Yesterday, the U.S. Fish and Wildlife Service (FWS) announced the availability of Burlington Northern Railway Company’s (BNSF) application for an “incidental take permit” (ITP) that would allow the company to lawfully kill up to 18 federally protected grizzly bears during the course of the next seven years. The FWS proposes granting this grizzly bear-killing permit to BNSF through a “categorical exclusion” to the National Environmental Policy Act (NEPA), which means little environmental analysis and limited public input and participation on this proposed permit.
BNSF operates 206 miles of railway in key grizzly habitat known as the Northern Continental Divide Ecosystem (NCDE), crossing multiple national forests and along the southern border of Glacier National Park. The application, which includes a “habitat conservation plan” (HCP), fails to propose any measures to change train operating schedules or speeds, which potentially prevent the deaths of grizzlies from trains and would allow BNSF to continue its operations as usual.
“WildEarth Guardians is extremely disappointed that, after all these years, BNSF has completely disregarded any proposed changes to business practices that could prevent the unnecessary deaths of Montana’s iconic grizzlies,” said Sarah McMillan, conservation director of WildEarth Guardians in Missoula, Montana. “When a company chooses to operate in the middle of key habitat for a threatened species, it must have some responsibility to adapt practices to protect these animals. We cannot allow the government to give BNSF a free pass on grizzly bear slaughter simply because it believes the life of 18 grizzly bears are worth less than its profit margins.”
While trains have killed or contributed to the deaths of approximately 52 grizzlies since 1980, this application marks the first time BNSF has sought such a permit, despite provisions of the Endangered Species Act (ESA) requiring that a company does so when it kills even one individual of a federally protected species like grizzlies.
“BNSF has been operating with impunity for decades and dozens of grizzly bears have paid the ultimate price for their inaction,” said Josh Osher, policy director for Western Watersheds Project. “Instead of adopting common-sense measures like reducing speed of trains or operating trains at different hours of the day, BNSF just seeks permission from the federal government to continue its standard operating practices, putting business profits ahead of wildlife”
For the past 15 years, BNSF has stated it was working on a plan for grizzlies along its northern Montana railway, but one never materialized. WildEarth Guardians and Western Watersheds Project, represented by the Western Environmental Law Center, prompted negotiations when they notified BNSF they would sue the company over its activities that routinely kill grizzly bears. While BNSF has finally completed its application and HCP, the plan fails to provide key mitigation strategies sought by conservationists.

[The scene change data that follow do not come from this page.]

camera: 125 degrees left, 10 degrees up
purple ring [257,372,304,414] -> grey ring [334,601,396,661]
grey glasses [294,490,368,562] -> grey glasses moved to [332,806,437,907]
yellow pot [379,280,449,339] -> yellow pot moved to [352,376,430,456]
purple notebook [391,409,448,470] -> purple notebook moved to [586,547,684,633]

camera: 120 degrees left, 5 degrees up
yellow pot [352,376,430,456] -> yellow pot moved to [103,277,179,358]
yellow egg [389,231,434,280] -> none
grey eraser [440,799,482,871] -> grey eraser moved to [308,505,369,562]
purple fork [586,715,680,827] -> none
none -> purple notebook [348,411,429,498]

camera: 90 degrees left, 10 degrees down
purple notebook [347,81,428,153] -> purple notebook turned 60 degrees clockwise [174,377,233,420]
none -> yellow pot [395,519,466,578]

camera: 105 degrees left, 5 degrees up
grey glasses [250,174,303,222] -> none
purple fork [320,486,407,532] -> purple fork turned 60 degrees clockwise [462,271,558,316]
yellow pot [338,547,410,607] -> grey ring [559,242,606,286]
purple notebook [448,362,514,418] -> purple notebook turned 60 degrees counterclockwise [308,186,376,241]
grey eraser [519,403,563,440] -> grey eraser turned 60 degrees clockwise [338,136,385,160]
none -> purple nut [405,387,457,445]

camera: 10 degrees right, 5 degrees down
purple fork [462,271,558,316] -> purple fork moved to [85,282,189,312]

The proposed HCP included in BNSF’s application provides minor mitigation measures, such as addressing the cleaning up of grain spillage and providing fencing for livestock to avoid train track crossings, but ignores substantial changes to business practices long sought by conservationists.
The majority of the HCP mitigation program seeks to modify human behavior in other areas of the NCDE by conducting activities like hosting public education fairs for hunters and the public at large, and providing funding for waste management programs, to offset grizzly bears deaths that BNSF knows will continue to happen as a result of its train operations.
Approximately 1.2-1.5 BNSF trains per hour run on these railways in Montana, averaging 35 miles per hour. There is a slight increase in train frequency at twilight, when grizzly bears often feed, increasing the danger to bears. In one example, a train killed two grizzly cubs near Whitefish. In addition, five grizzly bears died in late 2019 near East Glacier Park as a result of railway activities. A train struck and killed a cow, which then attracted five bears to the tracks. In five separate incidents, two died in train collisions and three were killed by cars on Highway 2.
FWS noted in its publication that it had concluded the activities proposed by the ITP application would have a low impact on the species and the environment, and determined that the application was thus “categorically excluded” from further environmental analysis. Without such a conclusion, the federal government would have a legal obligation under the National Environmental Policy Act to consider the environmental impact of the proposed application.
“It is truly ludicrous for the agency in charge of protecting endangered and threatened species to simply ‘categorically exclude’ the certain deaths of grizzly bears in this manner,” said McMillan. “WildEarth Guardians and Western Watersheds Project are prepared to use whatever legal and political advocacy necessary to ensure that this application is dead on arrival.”